What I am looking for, is plain, clear explanation, of how default scoring mechanism of ElasticSearch (Lucene) really works. I mean, does it use Lucene scoring, or maybe it uses scoring of its own?
For example, I want to search for document by, for example, "Name" field. I use .NET NEST client to write my queries. Let's consider this type of query:
IQueryResponse<SomeEntity> queryResult = client.Search<SomeEntity>(s =>
s.From(0)
.Size(300)
.Explain()
.Query(q => q.Match(a => a.OnField(q.Resolve(f => f.Name)).QueryString("ExampleName")))
);
which is translated to such JSON query:
{
"from": 0,
"size": 300,
"explain": true,
"query": {
"match": {
"Name": {
"query": "ExampleName"
}
}
}
}
There is about 1.1 million documents that search is performed on. What I get in return, is (that is only part of the result, formatted on my own):
650 "ExampleName" 7,313398
651 "ExampleName" 7,313398
652 "ExampleName" 7,313398
653 "ExampleName" 7,239194
654 "ExampleName" 7,239194
860 "ExampleName of Something" 4,5708737
where first field is just an Id, second is Name field on which ElasticSearch performed it's searching, and third is score.

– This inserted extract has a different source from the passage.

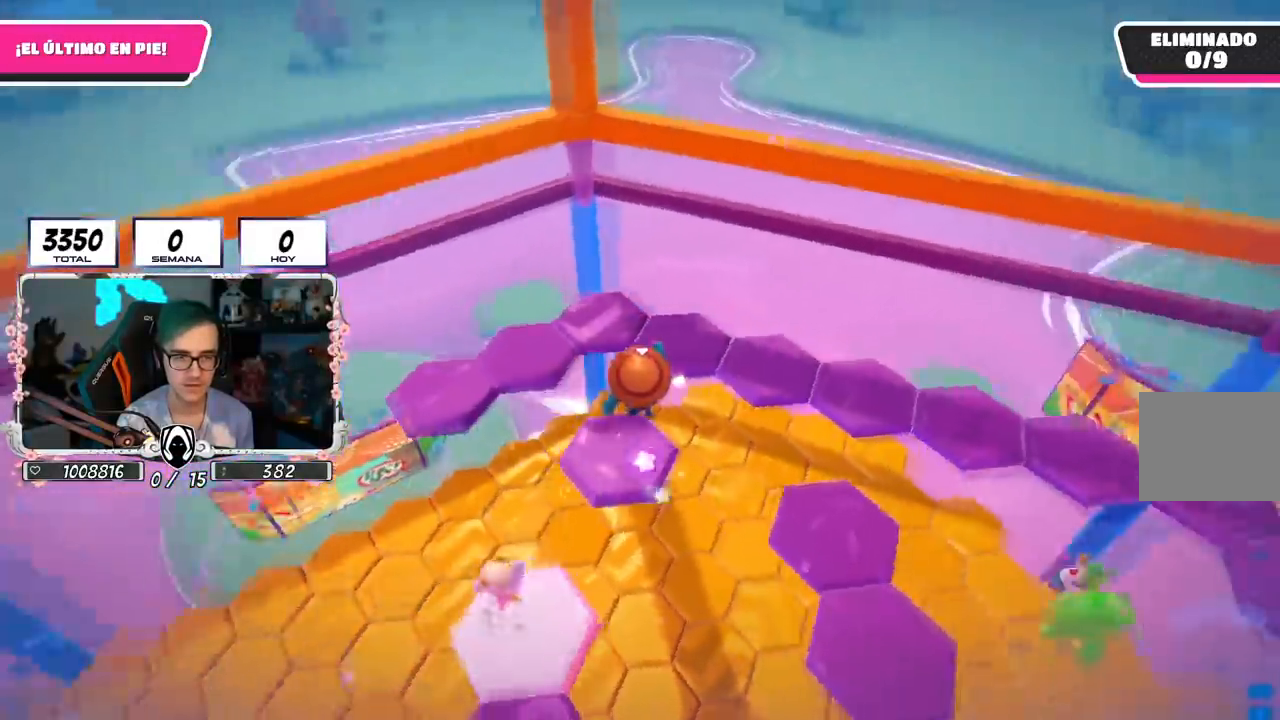
{"buttons": [], "left_stick": "right", "right_stick": "down-right", "events": [[183, "left_stick", "right"]]}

As you can see, there are many duplicates in ES index. As some of found documents have diffrent score, despite that they are exactly the same (with only diffrent Id), I concluded that diffrent shards performed searching on diffrent parts of whole dataset, which leads me to trail that the score is somewhat based on overall data in given shard, not exclusively on document that is actually considered by search engine.
The question is, how exactly does this scoring work? I mean, could you tell me/show me/point me to exact formula to calculate score for each document found by ES? And eventually, how this scoring mechanism can be changed?